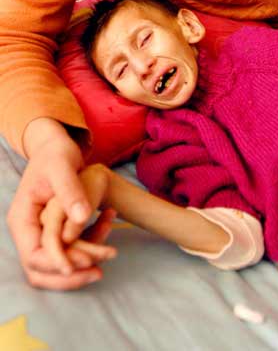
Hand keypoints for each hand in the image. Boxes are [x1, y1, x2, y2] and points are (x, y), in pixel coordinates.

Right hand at [7, 122, 105, 289]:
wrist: (57, 147)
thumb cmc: (55, 153)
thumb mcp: (61, 166)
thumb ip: (69, 191)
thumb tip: (82, 218)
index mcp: (22, 219)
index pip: (33, 256)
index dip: (58, 264)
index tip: (86, 261)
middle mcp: (29, 231)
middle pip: (41, 270)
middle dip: (70, 275)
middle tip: (99, 270)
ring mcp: (41, 232)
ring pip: (58, 264)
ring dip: (84, 262)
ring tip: (111, 251)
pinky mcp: (57, 230)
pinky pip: (71, 248)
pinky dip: (90, 243)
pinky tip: (110, 223)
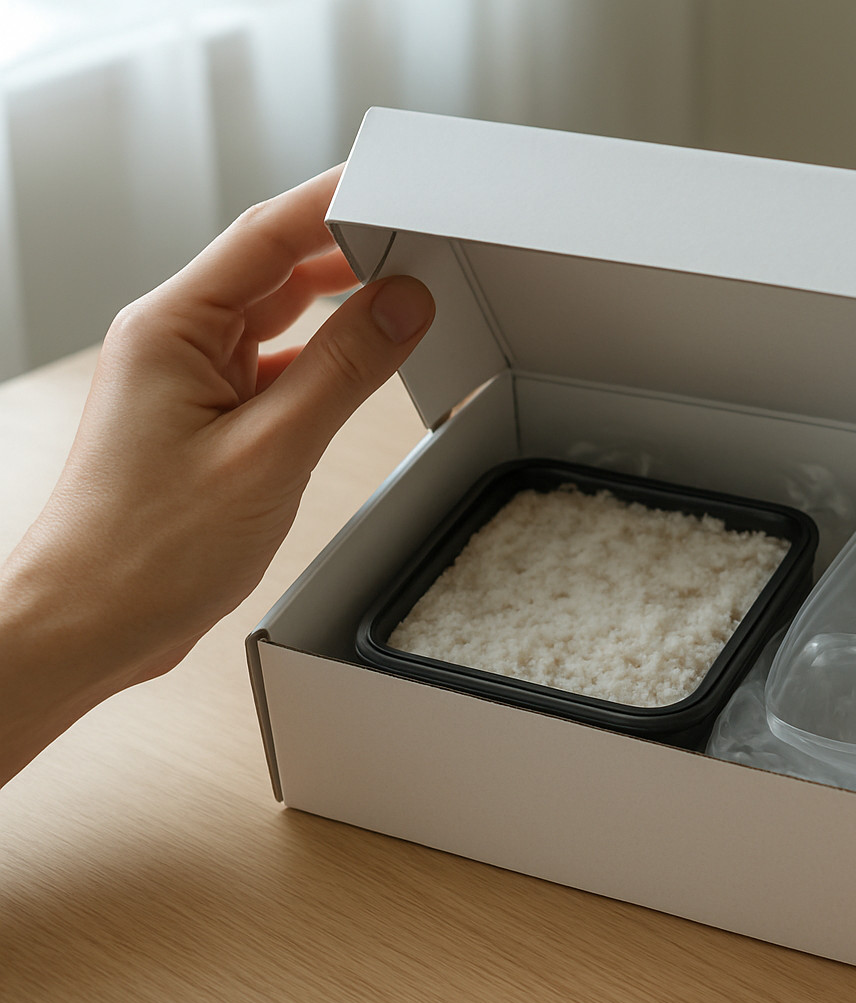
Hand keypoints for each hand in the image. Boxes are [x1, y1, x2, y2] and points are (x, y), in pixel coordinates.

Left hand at [0, 165, 433, 784]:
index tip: (396, 184)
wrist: (88, 624)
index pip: (265, 235)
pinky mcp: (203, 416)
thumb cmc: (145, 551)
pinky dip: (322, 363)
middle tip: (424, 245)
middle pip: (274, 269)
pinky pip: (272, 366)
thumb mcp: (269, 452)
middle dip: (349, 252)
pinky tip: (362, 366)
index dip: (336, 202)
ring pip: (277, 319)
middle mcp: (170, 340)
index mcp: (168, 327)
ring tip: (407, 302)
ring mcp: (185, 377)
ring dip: (338, 310)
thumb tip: (402, 304)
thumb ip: (343, 370)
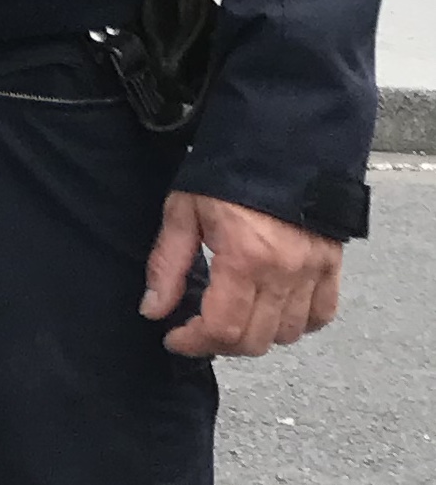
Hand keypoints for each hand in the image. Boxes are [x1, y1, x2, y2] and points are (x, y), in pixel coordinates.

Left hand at [143, 189, 343, 358]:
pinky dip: (298, 324)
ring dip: (257, 336)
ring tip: (233, 317)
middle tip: (198, 329)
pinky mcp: (332, 266)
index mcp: (244, 258)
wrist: (277, 141)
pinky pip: (321, 315)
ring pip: (289, 335)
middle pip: (256, 341)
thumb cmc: (225, 171)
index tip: (175, 338)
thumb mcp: (183, 210)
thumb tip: (153, 309)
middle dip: (220, 344)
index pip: (222, 329)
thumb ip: (167, 264)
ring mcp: (313, 272)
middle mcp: (284, 273)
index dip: (194, 343)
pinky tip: (274, 312)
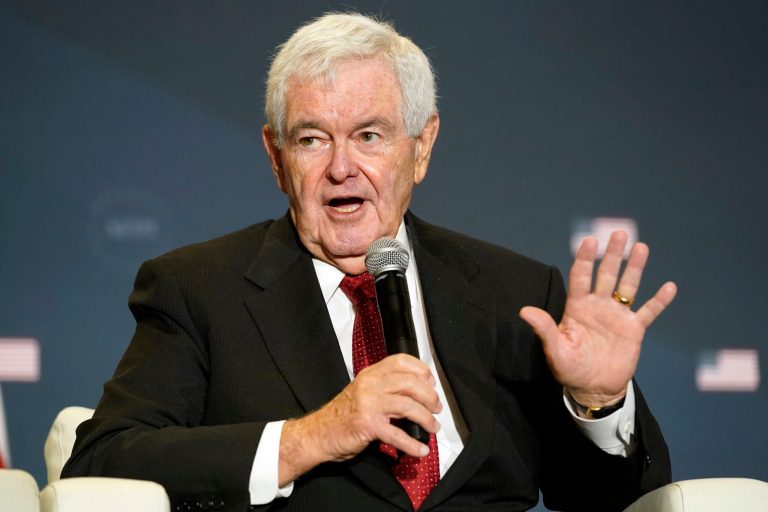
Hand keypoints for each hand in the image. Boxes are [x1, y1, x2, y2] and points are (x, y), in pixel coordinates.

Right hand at [278, 354, 441, 484]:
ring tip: (433, 427)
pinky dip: (412, 444)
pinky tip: (421, 450)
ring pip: (408, 405)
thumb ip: (385, 388)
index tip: (431, 383)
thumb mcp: (363, 392)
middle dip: (429, 396)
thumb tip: (417, 392)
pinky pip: (397, 435)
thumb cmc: (343, 415)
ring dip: (426, 418)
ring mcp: (368, 403)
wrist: (318, 433)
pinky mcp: (367, 425)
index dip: (421, 370)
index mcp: (370, 374)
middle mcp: (370, 384)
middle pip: (410, 383)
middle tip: (436, 408)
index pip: (401, 361)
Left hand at [519, 230, 676, 406]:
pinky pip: (648, 312)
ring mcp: (617, 316)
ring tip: (641, 247)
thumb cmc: (569, 369)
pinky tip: (669, 286)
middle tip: (618, 233)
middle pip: (605, 274)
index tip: (589, 241)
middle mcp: (598, 306)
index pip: (580, 277)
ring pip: (627, 287)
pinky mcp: (634, 330)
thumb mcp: (555, 350)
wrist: (593, 388)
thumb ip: (544, 329)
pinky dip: (659, 300)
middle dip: (612, 254)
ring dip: (634, 268)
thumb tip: (524, 311)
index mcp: (577, 307)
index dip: (584, 259)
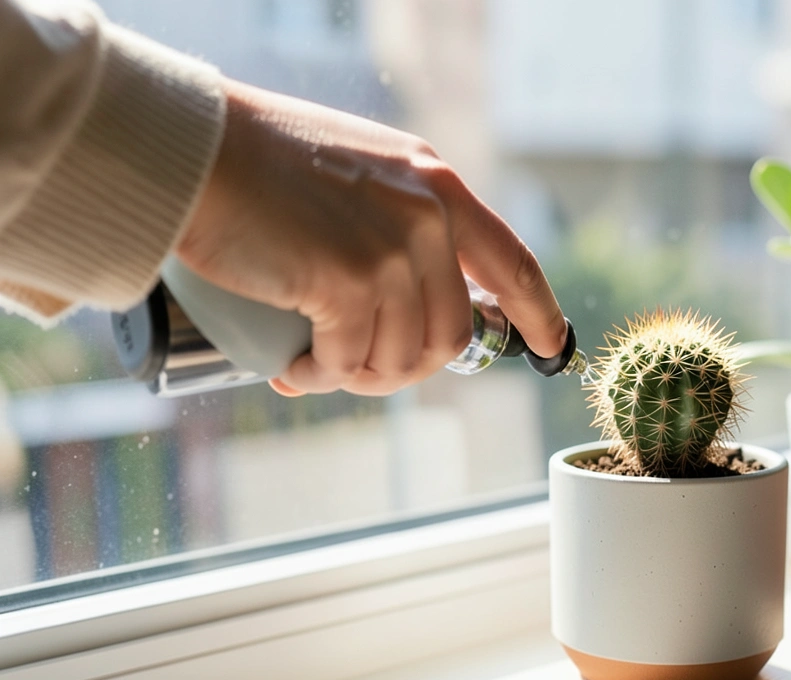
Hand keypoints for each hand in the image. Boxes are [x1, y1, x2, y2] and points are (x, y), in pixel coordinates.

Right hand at [177, 80, 565, 396]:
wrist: (194, 147)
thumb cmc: (257, 160)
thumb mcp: (361, 170)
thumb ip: (399, 218)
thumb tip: (415, 296)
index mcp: (439, 187)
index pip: (514, 263)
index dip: (539, 314)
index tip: (552, 348)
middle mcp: (429, 217)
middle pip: (453, 335)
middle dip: (407, 368)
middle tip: (353, 366)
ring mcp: (393, 250)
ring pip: (403, 358)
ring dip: (359, 376)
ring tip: (315, 363)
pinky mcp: (350, 283)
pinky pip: (350, 362)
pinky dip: (322, 376)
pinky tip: (295, 367)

━━━━━━━━━━━━━━━━━━━━━━━━━━━━━━

= Directions =
Restate the data above word for word, so that the only difference is the missing pictures.

= Task result =
Hand keypoints for each hand in the image. Boxes are [x1, y1, x2, y2] and points are (x, y), in pixel coordinates.

Right hand at [7, 122, 105, 289]:
wrist: (57, 147)
thumb cmc: (55, 153)
thumb mcp: (61, 166)
thumb ip: (69, 191)
thumb tip: (82, 218)
index mcp: (22, 219)
index pip: (33, 256)
index dip: (58, 264)
index tip: (86, 261)
middle mcp: (29, 231)
middle pip: (41, 270)
middle dip: (70, 275)
middle tip: (99, 270)
ring mcp: (41, 232)
ring pip: (58, 264)
ring dip: (84, 262)
ring tip: (111, 251)
pinky mcp: (57, 230)
pinky pip: (71, 248)
pinky dip: (90, 243)
pinky tip: (110, 223)
Hand keypoints for each hand in the image. Boxes are [x1, y1, x2, y2] and points are (x, y), in pixel coordinates.

Left hand at [0, 165, 433, 784]:
index tip: (396, 184)
wrist: (88, 624)
index pip: (265, 235)
pinky mcp: (203, 416)
thumb cmc: (145, 551)
pinky dip: (322, 363)
middle tip: (424, 245)
middle pip: (274, 269)
pinky pip: (272, 366)
thumb mcp: (269, 452)
middle dip: (349, 252)
pinky tip: (362, 366)
index dip: (336, 202)
ring pip: (277, 319)
middle mcp: (170, 340)
index mcp: (168, 327)
ring tip: (407, 302)
ring mcp: (185, 377)
ring dip: (338, 310)
thumb tip: (402, 304)
thumb ip: (343, 370)
Hand keypoints for each hand in the image. Boxes are [x1, y1, x2, y2] and points are (x, y), in pixel coordinates.

Left hand at [143, 189, 343, 358]:
pinky dip: (298, 324)
ring dip: (257, 336)
ring tip: (233, 317)
middle tip: (198, 329)
pinky mcp: (332, 266)
index mcp: (244, 258)
wrist: (277, 141)
pinky pip: (321, 315)
ring pip: (289, 335)
middle pip: (256, 341)
thumb cmc: (225, 171)
index tip: (175, 338)
thumb mcp: (183, 210)
thumb tip: (153, 309)
middle dip: (220, 344)
index pip: (222, 329)
thumb ip: (167, 264)
ring mcp: (313, 272)
middle mcp: (284, 273)
index dip: (194, 343)
pinky tip: (274, 312)
Hand keypoints for each hand in the image. Boxes are [x1, y1, x2, y2] and points are (x, y), in pixel coordinates.

Right hand at [278, 354, 441, 484]:
ring tip: (433, 427)
pinky dip: (412, 444)
pinky tip: (421, 450)
ring pip: (408, 405)
thumb ip: (385, 388)
index tip: (431, 383)
thumb mcp: (363, 392)
middle dip: (429, 396)
thumb tip: (417, 392)
pinky pip: (397, 435)
thumb cmc: (343, 415)
ring dip: (426, 418)
ring mcp: (368, 403)
wrist: (318, 433)
pinky mcp: (367, 425)
index dip: (421, 370)
index mcp: (370, 374)
middle mcp: (370, 384)
middle pip: (410, 383)
middle tip: (436, 408)
index pip: (401, 361)
Left hand at [519, 230, 676, 406]:
pinky pip: (648, 312)
ring mcp: (617, 316)
ring tip: (641, 247)
thumb cmc: (569, 369)
pinky tip: (669, 286)
middle tip: (618, 233)
middle pip: (605, 274)
index tip: (589, 241)
middle mcp: (598, 306)
index pip: (580, 277)
ring pip: (627, 287)
pinky mcp: (634, 330)
thumb mcp: (555, 350)
wrist: (593, 388)
thumb ip: (544, 329)
pinky dip: (659, 300)
middle dip: (612, 254)
ring dip: (634, 268)
thumb tip: (524, 311)
index mcp: (577, 307)
index dip: (584, 259)
Hand keypoints for each hand in the image. Boxes are [x1, y1, x2, y2] and points are (x, y), in pixel coordinates.

Right hand at [177, 80, 565, 396]:
wrist: (194, 147)
thumb cmc: (257, 160)
thumb mcp: (361, 170)
thumb ip: (399, 218)
thumb tip: (415, 296)
index mcp: (439, 187)
index pip: (514, 263)
index dip: (539, 314)
index tip: (552, 348)
middle mcp: (429, 217)
middle pip: (453, 335)
middle dip: (407, 368)
middle tip: (353, 366)
ring mcp: (393, 250)
ring pip: (403, 358)
ring dip: (359, 376)
ring tip: (315, 363)
pinky mcp: (350, 283)
pinky pip: (350, 362)
pinky dip: (322, 376)
pinky tip: (295, 367)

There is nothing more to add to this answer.